## INSTRUCTIONS TO FOLLOW:
In your copy, leave out the pictures; write out all the data exactly.

______________________________

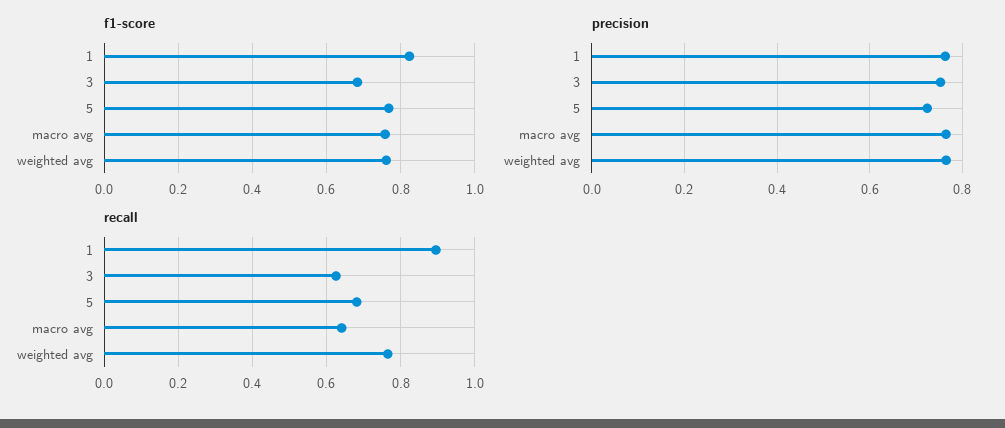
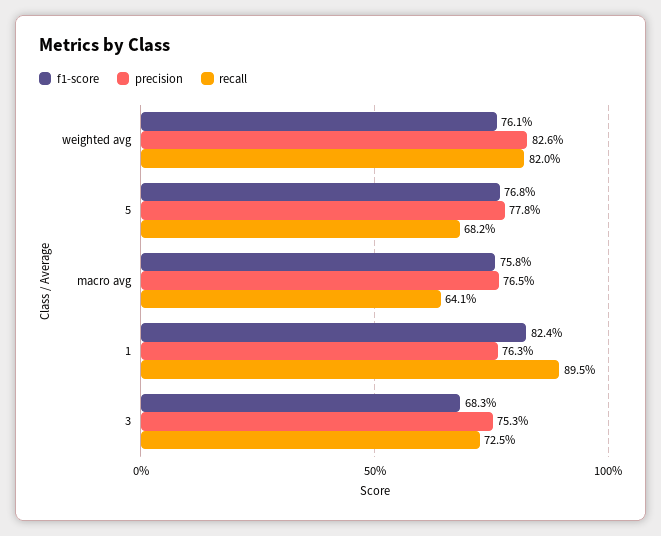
  {
    "f1-score": {
      "1": 0.824,
      "3": 0.683,
      "5": 0.768,
      "macro avg": 0.758,
      "weighted avg": 0.761
    },
    "precision": {
      "1": 0.763,
      "3": 0.753,
-     "5": 0.72,
+     "5": 0.778,
      "macro avg": 0.765,
-     "weighted avg": 0.76
+     "weighted avg": 0.826
    },
    "recall": {
      "1": 0.895,
-     "3": 0.62,
+     "3": 0.725,
      "5": 0.682,
      "macro avg": 0.641,
-     "weighted avg": 0.76
+     "weighted avg": 0.82
    }
  }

______________________________

## REPLY TO THE TASK:
  {
    "f1-score": {
      "1": 0.824,
      "3": 0.683,
      "5": 0.768,
      "macro avg": 0.758,
      "weighted avg": 0.761
    },
    "precision": {
      "1": 0.763,
      "3": 0.753,
-     "5": 0.72,
+     "5": 0.778,
      "macro avg": 0.765,
-     "weighted avg": 0.76
+     "weighted avg": 0.826
    },
    "recall": {
      "1": 0.895,
-     "3": 0.62,
+     "3": 0.725,
      "5": 0.682,
      "macro avg": 0.641,
-     "weighted avg": 0.76
+     "weighted avg": 0.82
    }
  }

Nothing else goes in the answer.